▶ Task statement
Pick up the EnergySolutions merger Q&A after its final answer and continue it.

▶ Source passage
Other Information to share

 

EnergySolutions Merger Announcement

 

Questions About EnergySolutions

 

1.                                      Why does EnergySolutions want to buy Duratek?

 

EnergySolutions leaders have stated that they sought Duratek for its people, values, and track record of delivering innovation and results for its customers and partners.

 

2.                                      Who will lead the new company?

 

Steve Creamer is the CEO of EnergySolutions.

 

3.                                      Who owns EnergySolutions?

 

EnergySolutions is owned by a private investor group led by Lindsay Goldberg & Bessemer (LGB), Peterson Partners, and Creamer Investments.

 

4.                                      What plans are there for integrating Duratek with EnergySolutions?

 

We will continue to operate independently until the deal closes.  During this time we will conduct our business as usual.  Transition related discussions are expected to occur, however, to ensure a smooth transition for our employees and customers after closing.

 

5.                                      How will EnergySolutions be organized?

 

It’s very early in the process, and we understand that no decisions have been made.  For now, we need to stay focused on operating Duratek as a separate company until the transaction closes.

▶ Supplied entries
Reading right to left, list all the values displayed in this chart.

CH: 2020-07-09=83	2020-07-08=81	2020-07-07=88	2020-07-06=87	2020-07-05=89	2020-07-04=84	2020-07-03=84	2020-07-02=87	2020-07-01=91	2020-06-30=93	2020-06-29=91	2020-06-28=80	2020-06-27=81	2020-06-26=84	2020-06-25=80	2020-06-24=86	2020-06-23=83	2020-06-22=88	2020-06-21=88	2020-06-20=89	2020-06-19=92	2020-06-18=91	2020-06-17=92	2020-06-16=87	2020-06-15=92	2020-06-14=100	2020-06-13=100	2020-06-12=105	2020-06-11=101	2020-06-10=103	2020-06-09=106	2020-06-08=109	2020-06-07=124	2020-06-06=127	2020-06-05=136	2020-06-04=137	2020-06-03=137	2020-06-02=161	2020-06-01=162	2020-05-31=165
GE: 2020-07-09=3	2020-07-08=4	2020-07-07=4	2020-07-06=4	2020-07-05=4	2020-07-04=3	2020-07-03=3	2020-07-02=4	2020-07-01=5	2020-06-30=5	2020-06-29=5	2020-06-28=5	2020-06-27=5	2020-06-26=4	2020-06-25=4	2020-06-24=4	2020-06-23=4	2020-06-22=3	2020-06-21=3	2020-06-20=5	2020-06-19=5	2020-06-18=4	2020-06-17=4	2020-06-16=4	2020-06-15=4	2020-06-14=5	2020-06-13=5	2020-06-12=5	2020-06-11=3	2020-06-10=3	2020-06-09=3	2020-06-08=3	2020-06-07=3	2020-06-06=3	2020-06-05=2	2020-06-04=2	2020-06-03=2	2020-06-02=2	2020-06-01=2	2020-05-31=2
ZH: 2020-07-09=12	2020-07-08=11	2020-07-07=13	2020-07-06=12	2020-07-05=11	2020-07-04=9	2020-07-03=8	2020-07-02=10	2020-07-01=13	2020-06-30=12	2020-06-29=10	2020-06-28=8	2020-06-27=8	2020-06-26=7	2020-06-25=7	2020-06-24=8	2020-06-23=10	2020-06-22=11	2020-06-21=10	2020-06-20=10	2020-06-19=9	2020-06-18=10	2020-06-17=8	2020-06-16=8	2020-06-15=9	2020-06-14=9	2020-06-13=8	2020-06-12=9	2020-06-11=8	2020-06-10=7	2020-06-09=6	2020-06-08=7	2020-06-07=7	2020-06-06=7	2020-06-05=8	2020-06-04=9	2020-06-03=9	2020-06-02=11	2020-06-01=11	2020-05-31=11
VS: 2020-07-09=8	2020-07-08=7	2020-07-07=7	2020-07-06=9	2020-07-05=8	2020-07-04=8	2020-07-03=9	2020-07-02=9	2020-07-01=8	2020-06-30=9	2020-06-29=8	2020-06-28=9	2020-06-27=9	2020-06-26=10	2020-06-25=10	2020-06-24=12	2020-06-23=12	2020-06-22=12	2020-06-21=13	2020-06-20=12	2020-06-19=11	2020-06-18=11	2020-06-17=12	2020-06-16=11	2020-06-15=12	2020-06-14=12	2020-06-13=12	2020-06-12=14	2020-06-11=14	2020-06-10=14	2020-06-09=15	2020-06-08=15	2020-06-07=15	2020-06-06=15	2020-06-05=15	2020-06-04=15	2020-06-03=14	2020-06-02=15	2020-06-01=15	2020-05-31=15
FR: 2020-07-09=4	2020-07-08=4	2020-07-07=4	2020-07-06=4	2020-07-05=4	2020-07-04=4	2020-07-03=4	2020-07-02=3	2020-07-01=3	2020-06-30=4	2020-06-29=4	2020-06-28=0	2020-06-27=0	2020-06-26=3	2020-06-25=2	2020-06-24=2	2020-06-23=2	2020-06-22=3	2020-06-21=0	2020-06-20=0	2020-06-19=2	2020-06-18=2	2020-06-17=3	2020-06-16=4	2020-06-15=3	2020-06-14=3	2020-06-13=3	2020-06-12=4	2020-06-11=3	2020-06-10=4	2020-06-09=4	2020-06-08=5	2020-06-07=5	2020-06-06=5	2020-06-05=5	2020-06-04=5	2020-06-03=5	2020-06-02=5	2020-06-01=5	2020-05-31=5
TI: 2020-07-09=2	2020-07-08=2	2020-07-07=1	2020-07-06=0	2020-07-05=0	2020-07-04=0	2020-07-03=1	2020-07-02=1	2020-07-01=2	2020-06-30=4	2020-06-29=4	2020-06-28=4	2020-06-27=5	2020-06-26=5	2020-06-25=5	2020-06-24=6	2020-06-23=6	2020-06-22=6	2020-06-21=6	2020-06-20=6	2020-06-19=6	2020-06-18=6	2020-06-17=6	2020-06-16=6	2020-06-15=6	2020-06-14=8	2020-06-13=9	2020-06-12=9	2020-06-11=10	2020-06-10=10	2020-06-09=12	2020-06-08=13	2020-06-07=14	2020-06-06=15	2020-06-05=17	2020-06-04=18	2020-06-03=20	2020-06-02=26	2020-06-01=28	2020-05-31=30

▶ Output below
6.                                      When will we be able to hear from or speak to the new owners?

 

Steve Creamer, CEO of EnergySolutions, will communicate with Duratek employees when the transaction is completed.  Prior to closing, you will receive any pertinent updates and information about EnergySolutions from your Duratek leadership.

 

7.                                      What will Bob Prince’s role be in the new organization?

 

Bob will continue as CEO of Duratek until the closing.  Following closing we anticipate that he will have a continuing role in EnergySolutions.

 



 

8.                                      How large will EnergySolutions be?

 

EnergySolutions will include Envirocare, BNG America, Scientech D&D and Duratek.  After closing, the new company will include over 2,000 employees. We understand that they will seek other opportunities to expand the scope and geography of EnergySolutions business.

 

9.                                      Where will EnergySolutions be headquartered and located post-closing?

 

EnergySolutions is headquartered in Salt Lake City, Utah and will have offices in Maryland, Tennessee, South Carolina, Virginia, Connecticut, Washington State, New Mexico, and Idaho and will have field employees located at most major DOE sites and many nuclear plants.

 

10.                               What type of work will EnergySolutions do?

 

EnergySolutions will focus on solving government and nuclear industry customers’ most difficult nuclear materials management and waste disposition challenges.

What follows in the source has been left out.